= About this exercise =
Every line from the one with "60 Court Street" to the one with "GENERAL REQUIREMENT FOR", including those two, is to be copied exactly; all other lines of the entries below are left out.
::::
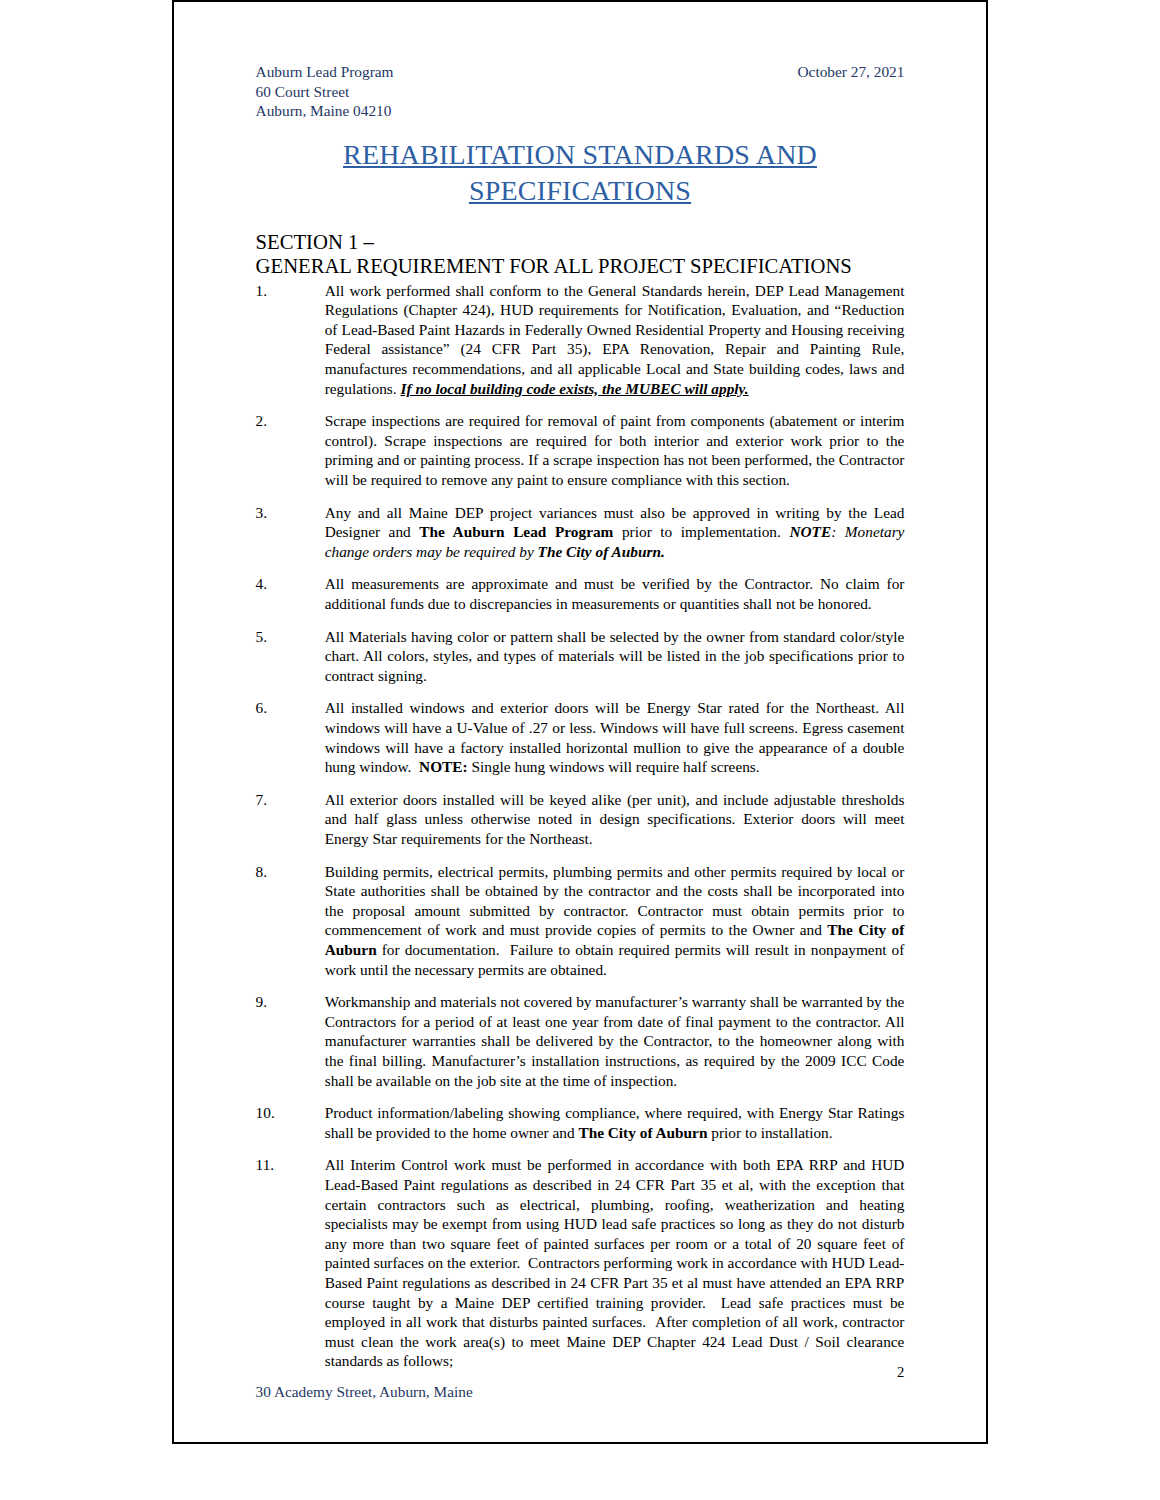Auburn Lead Program
60 Court Street
Auburn, Maine 04210
October 27, 2021
REHABILITATION STANDARDS AND SPECIFICATIONS
SECTION 1 –
GENERAL REQUIREMENT FOR ALL PROJECT SPECIFICATIONS
1. All work performed shall conform to the General Standards herein, DEP Lead Management Regulations (Chapter 424), HUD requirements for Notification, Evaluation, and “Reduction of Lead-Based Paint Hazards in Federally Owned Residential Property and Housing receiving Federal assistance” (24 CFR Part 35), EPA Renovation, Repair and Painting Rule, manufactures recommendations, and all applicable Local and State building codes, laws and regulations. If no local building code exists, the MUBEC will apply.
2. Scrape inspections are required for removal of paint from components (abatement or interim control). Scrape inspections are required for both interior and exterior work prior to the priming and or painting process. If a scrape inspection has not been performed, the Contractor will be required to remove any paint to ensure compliance with this section.
3. Any and all Maine DEP project variances must also be approved in writing by the Lead Designer and The Auburn Lead Program prior to implementation. NOTE: Monetary change orders may be required by The City of Auburn.
4. All measurements are approximate and must be verified by the Contractor. No claim for additional funds due to discrepancies in measurements or quantities shall not be honored.
5. All Materials having color or pattern shall be selected by the owner from standard color/style chart. All colors, styles, and types of materials will be listed in the job specifications prior to contract signing.
6. All installed windows and exterior doors will be Energy Star rated for the Northeast. All windows will have a U-Value of .27 or less. Windows will have full screens. Egress casement windows will have a factory installed horizontal mullion to give the appearance of a double hung window. NOTE: Single hung windows will require half screens.
7. All exterior doors installed will be keyed alike (per unit), and include adjustable thresholds and half glass unless otherwise noted in design specifications. Exterior doors will meet Energy Star requirements for the Northeast.
8. Building permits, electrical permits, plumbing permits and other permits required by local or State authorities shall be obtained by the contractor and the costs shall be incorporated into the proposal amount submitted by contractor. Contractor must obtain permits prior to commencement of work and must provide copies of permits to the Owner and The City of Auburn for documentation. Failure to obtain required permits will result in nonpayment of work until the necessary permits are obtained.
9. Workmanship and materials not covered by manufacturer’s warranty shall be warranted by the Contractors for a period of at least one year from date of final payment to the contractor. All manufacturer warranties shall be delivered by the Contractor, to the homeowner along with the final billing. Manufacturer’s installation instructions, as required by the 2009 ICC Code shall be available on the job site at the time of inspection.
10. Product information/labeling showing compliance, where required, with Energy Star Ratings shall be provided to the home owner and The City of Auburn prior to installation.
11. All Interim Control work must be performed in accordance with both EPA RRP and HUD Lead-Based Paint regulations as described in 24 CFR Part 35 et al, with the exception that certain contractors such as electrical, plumbing, roofing, weatherization and heating specialists may be exempt from using HUD lead safe practices so long as they do not disturb any more than two square feet of painted surfaces per room or a total of 20 square feet of painted surfaces on the exterior. Contractors performing work in accordance with HUD Lead-Based Paint regulations as described in 24 CFR Part 35 et al must have attended an EPA RRP course taught by a Maine DEP certified training provider. Lead safe practices must be employed in all work that disturbs painted surfaces. After completion of all work, contractor must clean the work area(s) to meet Maine DEP Chapter 424 Lead Dust / Soil clearance standards as follows;
2
30 Academy Street, Auburn, Maine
::::
= Your solution =
60 Court Street
Auburn, Maine 04210
October 27, 2021
REHABILITATION STANDARDS AND SPECIFICATIONS
SECTION 1 –
GENERAL REQUIREMENT FOR ALL PROJECT SPECIFICATIONS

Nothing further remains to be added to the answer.